25 Years In, Wassenaar Arrangement’s Mission Remains Critical

During World War I and World War II, technology in wind-up toys was used to engineer self-detonating bombs. In the generations since, technologies have become exponentially more sophisticated. So, too, have their applications. Today, what’s to stop advanced imaging capabilities in a PlayStation from being appropriated for a missile guidance system?

The Wassenaar Arrangement on Export Controls for Conventional Arms and Duel-Use Goods was founded in 1996 to help answer those kinds of questions. As the now-42-nation member pact approaches its 25th anniversary, its work to prevent the misappropriation of “duel-use” technologies—items that can be found in commercial goods but applied for military purposes—is more pertinent than ever.
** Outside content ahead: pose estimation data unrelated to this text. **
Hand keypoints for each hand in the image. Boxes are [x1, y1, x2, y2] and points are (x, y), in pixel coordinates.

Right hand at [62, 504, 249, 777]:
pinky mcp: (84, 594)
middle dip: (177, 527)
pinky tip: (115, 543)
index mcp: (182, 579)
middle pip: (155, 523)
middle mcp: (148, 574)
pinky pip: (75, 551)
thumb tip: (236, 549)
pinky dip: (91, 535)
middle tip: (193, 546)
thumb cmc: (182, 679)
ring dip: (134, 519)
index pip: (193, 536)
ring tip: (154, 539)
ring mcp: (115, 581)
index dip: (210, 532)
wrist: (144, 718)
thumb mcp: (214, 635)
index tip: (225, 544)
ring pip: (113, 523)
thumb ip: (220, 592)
More than 1,000 technologies are subject to export controls under the Wassenaar Arrangement. The process for identifying controlled items is tedious, and the rules are enforced individually by member nations. But the multilateral approach is more effective than country’s going it alone, and the stability, peace and certainty it creates is good for businesses.
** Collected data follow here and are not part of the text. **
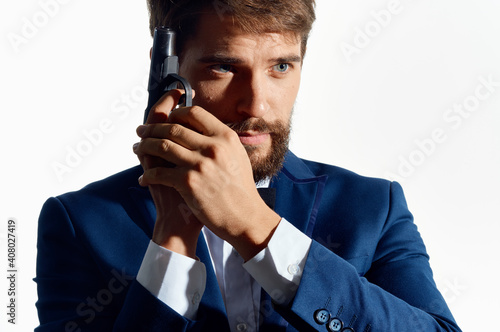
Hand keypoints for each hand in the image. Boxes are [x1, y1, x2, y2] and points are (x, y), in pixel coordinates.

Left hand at [134, 91, 280, 259]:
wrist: (244, 217)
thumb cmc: (241, 189)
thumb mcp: (237, 155)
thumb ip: (219, 140)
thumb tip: (200, 127)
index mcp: (225, 137)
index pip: (194, 113)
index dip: (176, 113)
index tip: (167, 118)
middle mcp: (213, 147)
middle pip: (174, 128)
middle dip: (153, 129)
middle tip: (142, 131)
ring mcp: (200, 164)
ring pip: (162, 146)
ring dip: (145, 146)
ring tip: (138, 148)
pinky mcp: (188, 183)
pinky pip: (159, 173)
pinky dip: (148, 175)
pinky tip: (144, 178)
As I explain in my latest Forbes column, strategic trade control does not exist in a vacuum, nor does it alone stop proliferation. It does build trust, security, and stability among partners; reduce costs; and limit damages without impeding legitimate trade.

The United States has adopted many such export control laws dating back to World War II. As recently as this year it has issued rules based on the guidance of the Wassenaar Arrangement.

As duel-use technologies become more complex and commonplace, multilateral, bottom-up export controls are becoming increasingly critical to global national security. The Wassenaar Arrangement’s mission, and countries’ participation, is as relevant today as it was 25 years ago.